What happened at the Capitol is the natural result of the U.S. government granting endless space to white rage and white violence. An overwhelmingly white police leadership has refused to rein in white supremacist violence, or acknowledge the existence of racism within policing. White police violence against Black people goes unpunished, while Black protests against that very violence are ruthlessly suppressed. Meanwhile, President Trump has told his followers to “be wild,” “never concede,” and “stand back and stand by” — all dog whistles inciting the kind of violence Americans saw on Jan. 6. After being pushed by his colleagues to quell the violence, Trump released a now-deleted video to Twitter. While half-heartedly calling for law and order, Trump said to the rioters, “We love you, you’re very special.” America allows white people to exist in nuance and context — even in the midst of terrible and unconscionable behavior, whiteness is always granted the space to be heard and to be seen as human. Black people are never afforded this. When we express our dissatisfaction with a government that continues to harm and traumatize us, our anger is violently silenced.

This is exactly who America is.

The events of Jan. 6 are not new, and we should not talk about them like they are surprising. During the 2016 Oregon standoff, a “militia” of heavily armed white farmers seized a federal building, yet police worked with them amicably and sought a peaceful resolution to the unrest. That same year, demonstrators protesting the police killings of Black men Philando Castile and Alton Sterling were met with police in riot gear, and hundreds were arrested. There are hundreds of other examples. Black Americans’ peaceful protests are viewed as inherently violent not because of what they do, but because of who is doing them.

In the aftermath of the riot, we will all hear messages echoing the idea that “this is not who we are.” But this is exactly who America is.

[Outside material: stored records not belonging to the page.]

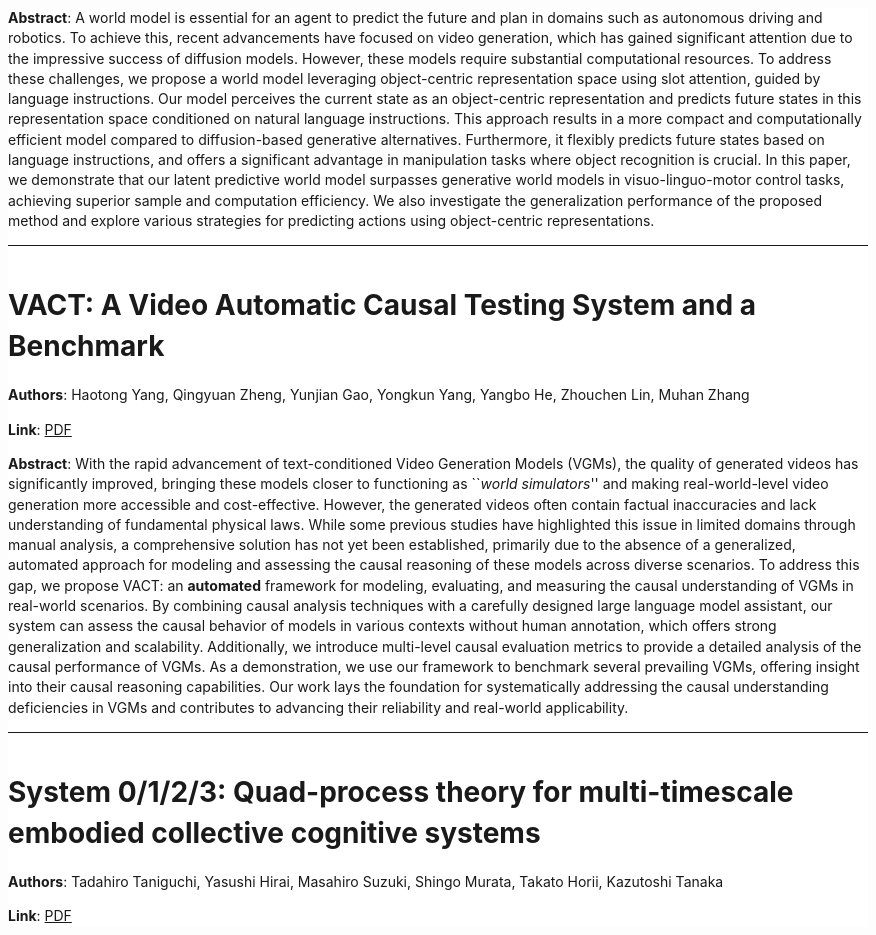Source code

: **Abstract**: A world model is essential for an agent to predict the future and plan in domains such as autonomous driving and robotics. To achieve this, recent advancements have focused on video generation, which has gained significant attention due to the impressive success of diffusion models. However, these models require substantial computational resources. To address these challenges, we propose a world model leveraging object-centric representation space using slot attention, guided by language instructions. Our model perceives the current state as an object-centric representation and predicts future states in this representation space conditioned on natural language instructions. This approach results in a more compact and computationally efficient model compared to diffusion-based generative alternatives. Furthermore, it flexibly predicts future states based on language instructions, and offers a significant advantage in manipulation tasks where object recognition is crucial. In this paper, we demonstrate that our latent predictive world model surpasses generative world models in visuo-linguo-motor control tasks, achieving superior sample and computation efficiency. We also investigate the generalization performance of the proposed method and explore various strategies for predicting actions using object-centric representations. 

---
# VACT: A Video Automatic Causal Testing System and a Benchmark 

**Authors**: Haotong Yang, Qingyuan Zheng, Yunjian Gao, Yongkun Yang, Yangbo He, Zhouchen Lin, Muhan Zhang  

**Link**: [PDF](https://arxiv.org/pdf/2503.06163)  

**Abstract**: With the rapid advancement of text-conditioned Video Generation Models (VGMs), the quality of generated videos has significantly improved, bringing these models closer to functioning as ``*world simulators*'' and making real-world-level video generation more accessible and cost-effective. However, the generated videos often contain factual inaccuracies and lack understanding of fundamental physical laws. While some previous studies have highlighted this issue in limited domains through manual analysis, a comprehensive solution has not yet been established, primarily due to the absence of a generalized, automated approach for modeling and assessing the causal reasoning of these models across diverse scenarios. To address this gap, we propose VACT: an **automated** framework for modeling, evaluating, and measuring the causal understanding of VGMs in real-world scenarios. By combining causal analysis techniques with a carefully designed large language model assistant, our system can assess the causal behavior of models in various contexts without human annotation, which offers strong generalization and scalability. Additionally, we introduce multi-level causal evaluation metrics to provide a detailed analysis of the causal performance of VGMs. As a demonstration, we use our framework to benchmark several prevailing VGMs, offering insight into their causal reasoning capabilities. Our work lays the foundation for systematically addressing the causal understanding deficiencies in VGMs and contributes to advancing their reliability and real-world applicability. 

---
# System 0/1/2/3: Quad-process theory for multi-timescale embodied collective cognitive systems 

**Authors**: Tadahiro Taniguchi, Yasushi Hirai, Masahiro Suzuki, Shingo Murata, Takato Horii, Kazutoshi Tanaka  

**Link**: [PDF](https://arxiv.org/pdf/2503.06138)  
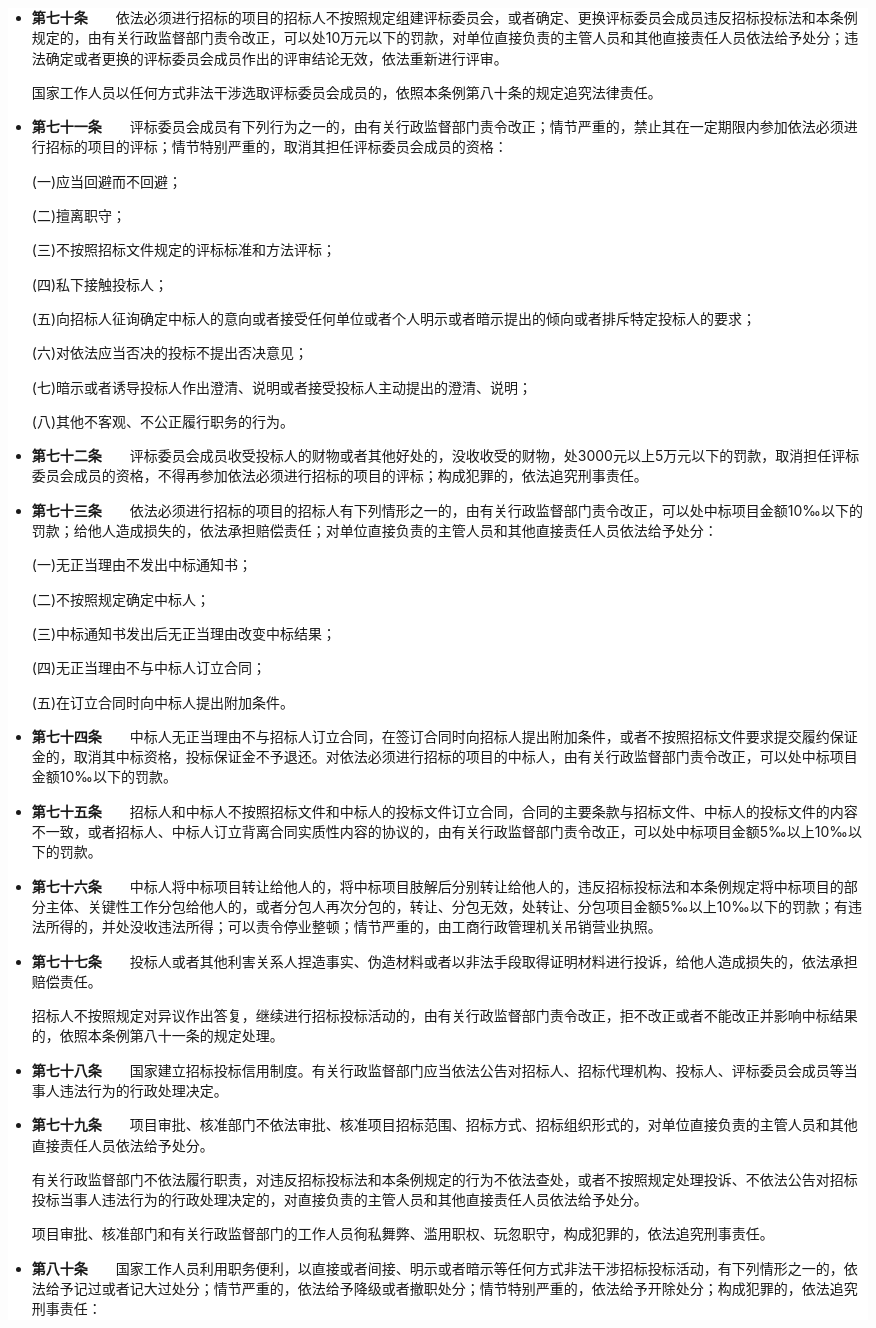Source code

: - **第七十条**　　依法必须进行招标的项目的招标人不按照规定组建评标委员会，或者确定、更换评标委员会成员违反招标投标法和本条例规定的，由有关行政监督部门责令改正，可以处10万元以下的罚款，对单位直接负责的主管人员和其他直接责任人员依法给予处分；违法确定或者更换的评标委员会成员作出的评审结论无效，依法重新进行评审。

  国家工作人员以任何方式非法干涉选取评标委员会成员的，依照本条例第八十条的规定追究法律责任。

- **第七十一条**　　评标委员会成员有下列行为之一的，由有关行政监督部门责令改正；情节严重的，禁止其在一定期限内参加依法必须进行招标的项目的评标；情节特别严重的，取消其担任评标委员会成员的资格：

  (一)应当回避而不回避；

  (二)擅离职守；

  (三)不按照招标文件规定的评标标准和方法评标；

  (四)私下接触投标人；

  (五)向招标人征询确定中标人的意向或者接受任何单位或者个人明示或者暗示提出的倾向或者排斥特定投标人的要求；

  (六)对依法应当否决的投标不提出否决意见；

  (七)暗示或者诱导投标人作出澄清、说明或者接受投标人主动提出的澄清、说明；

  (八)其他不客观、不公正履行职务的行为。

- **第七十二条**　　评标委员会成员收受投标人的财物或者其他好处的，没收收受的财物，处3000元以上5万元以下的罚款，取消担任评标委员会成员的资格，不得再参加依法必须进行招标的项目的评标；构成犯罪的，依法追究刑事责任。

- **第七十三条**　　依法必须进行招标的项目的招标人有下列情形之一的，由有关行政监督部门责令改正，可以处中标项目金额10‰以下的罚款；给他人造成损失的，依法承担赔偿责任；对单位直接负责的主管人员和其他直接责任人员依法给予处分：

  (一)无正当理由不发出中标通知书；

  (二)不按照规定确定中标人；

  (三)中标通知书发出后无正当理由改变中标结果；

  (四)无正当理由不与中标人订立合同；

  (五)在订立合同时向中标人提出附加条件。

- **第七十四条**　　中标人无正当理由不与招标人订立合同，在签订合同时向招标人提出附加条件，或者不按照招标文件要求提交履约保证金的，取消其中标资格，投标保证金不予退还。对依法必须进行招标的项目的中标人，由有关行政监督部门责令改正，可以处中标项目金额10‰以下的罚款。

- **第七十五条**　　招标人和中标人不按照招标文件和中标人的投标文件订立合同，合同的主要条款与招标文件、中标人的投标文件的内容不一致，或者招标人、中标人订立背离合同实质性内容的协议的，由有关行政监督部门责令改正，可以处中标项目金额5‰以上10‰以下的罚款。

- **第七十六条**　　中标人将中标项目转让给他人的，将中标项目肢解后分别转让给他人的，违反招标投标法和本条例规定将中标项目的部分主体、关键性工作分包给他人的，或者分包人再次分包的，转让、分包无效，处转让、分包项目金额5‰以上10‰以下的罚款；有违法所得的，并处没收违法所得；可以责令停业整顿；情节严重的，由工商行政管理机关吊销营业执照。

- **第七十七条**　　投标人或者其他利害关系人捏造事实、伪造材料或者以非法手段取得证明材料进行投诉，给他人造成损失的，依法承担赔偿责任。

  招标人不按照规定对异议作出答复，继续进行招标投标活动的，由有关行政监督部门责令改正，拒不改正或者不能改正并影响中标结果的，依照本条例第八十一条的规定处理。

- **第七十八条**　　国家建立招标投标信用制度。有关行政监督部门应当依法公告对招标人、招标代理机构、投标人、评标委员会成员等当事人违法行为的行政处理决定。

- **第七十九条**　　项目审批、核准部门不依法审批、核准项目招标范围、招标方式、招标组织形式的，对单位直接负责的主管人员和其他直接责任人员依法给予处分。

  有关行政监督部门不依法履行职责，对违反招标投标法和本条例规定的行为不依法查处，或者不按照规定处理投诉、不依法公告对招标投标当事人违法行为的行政处理决定的，对直接负责的主管人员和其他直接责任人员依法给予处分。

  项目审批、核准部门和有关行政监督部门的工作人员徇私舞弊、滥用职权、玩忽职守，构成犯罪的，依法追究刑事责任。

- **第八十条**　　国家工作人员利用职务便利，以直接或者间接、明示或者暗示等任何方式非法干涉招标投标活动，有下列情形之一的，依法给予记过或者记大过处分；情节严重的，依法给予降级或者撤职处分；情节特别严重的，依法给予开除处分；构成犯罪的，依法追究刑事责任：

We are a dystopian society founded on white supremacy and inequity. Perhaps it’s fitting the attack was on the Capitol — the symbol of what America wants to believe about itself and its ideals of justice, equality, and freedom. If Black people attempted to breach the Capitol, we would have been arrested, tear-gassed, and killed under the guise of safety and national security. Yet, we are willing to allow our democracy to fall for whiteness. It is time for the United States to see itself and to know itself. America is not loyal to democracy if it is only faithful to white supremacy, white rage, and white interests.

As the events at the Capitol sink in, I keep thinking of the viral tweet from Rev. Jacqui Lewis, in which she said we live in a country that “treats Black grief as a threat and white rage as a sacrament.” America is built upon white rage and vitriol, and until we begin the work of truly reckoning with our historical origins, we will never move forward.